Monday, January 1, 2018

Adam Smith on the Conversable Spirit

A working premise of this website is that, as David Hume wrote in 1742, there is value in breaking down the "separation of the learned from the conversable world." Hume added: "Must our whole discourse be a continued series of gossiping stories and idle remarks? ... I cannot but consider myself as a kind of resident or ambassador from the dominions of learning to those of conversation, and shall think it my constant duty to promote a good correspondence betwixt these two states, which have so great a dependence on each other." I chose the name for this website with Hume's comment in mind.

Here is a similar sentiment from Adam Smith, a friend and admirer of Hume, from his first great work, the 1759 Theory of Moral Sentiments (part VII, book IV, paragraph 28):
"Frankness and openness conciliate confidence. We trust the man who seems willing to trust us. We see clearly, we think, the road by which he means to conduct us, and we abandon ourselves with pleasure to his guidance and direction. Reserve and concealment, on the contrary, call forth diffidence. We are afraid to follow the man who is going we do not know where. The great pleasure of conversation and society, besides, arises from a certain correspondence of sentiments and opinions, from a certain harmony of minds, which like so many musical instruments coincide and keep time with one another. But this most delightful harmony cannot be obtained unless there is a free communication of sentiments and opinions. We all desire, upon this account, to feel how each other is affected, to penetrate into each other's bosoms, and to observe the sentiments and affections which really subsist there. The man who indulges us in this natural passion, who invites us into his heart, who, as it were, sets open the gates of his breast to us, seems to exercise a species of hospitality more delightful than any other. No man, who is in ordinary good temper, can fail of pleasing, if he has the courage to utter his real sentiments as he feels them, and because he feels them. It is this unreserved sincerity which renders even the prattle of a child agreeable. How weak and imperfect soever the views of the open-hearted, we take pleasure to enter into them, and endeavour, as much as we can, to bring down our own understanding to the level of their capacities, and to regard every subject in the particular light in which they appear to have considered it. ...
------------------------------------------------------------
Problems to solve:
1. In the post on Adam Smith and the conversable spirit, why does the quoted Smith passage say frankness and openness win confidence?
2. Quote the post on Adam Smith and the conversable spirit word for word. Begin at the words "A working premise" and stop after "comment in mind.".
3. Write what comes next in the post on Adam Smith and the conversable spirit, starting after its last sentence.
------------------------------------------------------------
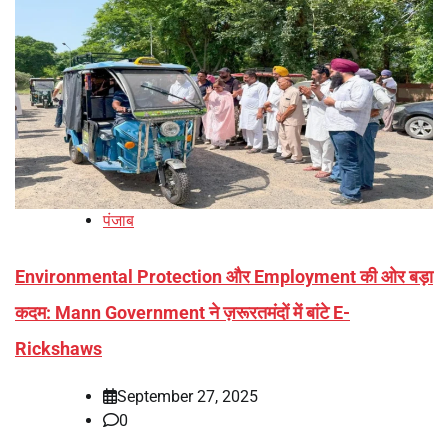
पंजाब
Environmental Protection और Employment की ओर बड़ा
कदम: Mann Government ने ज़रूरतमंदों में बांटे E-
Rickshaws
September 27, 2025
0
------------------------------------------------------------
Outputs for the tasks:
1. We trust someone who seems willing to trust us, because we believe we can see clearly the road along which that person means to lead us, so we gladly follow. Reserve and concealment have the opposite effect: they call forth diffidence, because we are afraid to follow someone when we do not know where that person is going.

2.
A working premise of this website is that, as David Hume wrote in 1742, there is value in breaking down the "separation of the learned from the conversable world." Hume added: "Must our whole discourse be a continued series of gossiping stories and idle remarks? ... I cannot but consider myself as a kind of resident or ambassador from the dominions of learning to those of conversation, and shall think it my constant duty to promote a good correspondence betwixt these two states, which have so great a dependence on each other." I chose the name for this website with Hume's comment in mind.

3.
"The man who eludes our most innocent questions, who gives no satisfaction to our most inoffensive inquiries, who plainly wraps himself up in impenetrable obscurity, seems, as it were, to build a wall about his breast. We run forward to get within it, with all the eagerness of harmless curiosity; and feel ourselves all at once pushed back with the rudest and most offensive violence."
In some ways, these sentiments seem deeply old-fashioned. But a number of Smith's phases hit home for me. This website is one long indulgence in one of my natural passions. In writing, I seek a kind of sincerity, although in my writing I often fall short of the "unreserved" sincerity recommended by Smith. My comments and views may be "weak and imperfect" at times, but I am trying hard not to wrap myself "in impenetrable obscurity"--which is always a specter lurking over discussions in economics. Now and again, I hope you can abandon yourself with pleasure to the selection of articles and insights provided here.

May the New Year bring you the pleasure of some genuinely open and honest conversations. May you even have the pleasure of "achieving disagreement," which refers to the kind of disagreement that is not based in confusion, suspicion, and hostility, but instead a disagreement that is based on a full and sympathetic understanding of the alternative views.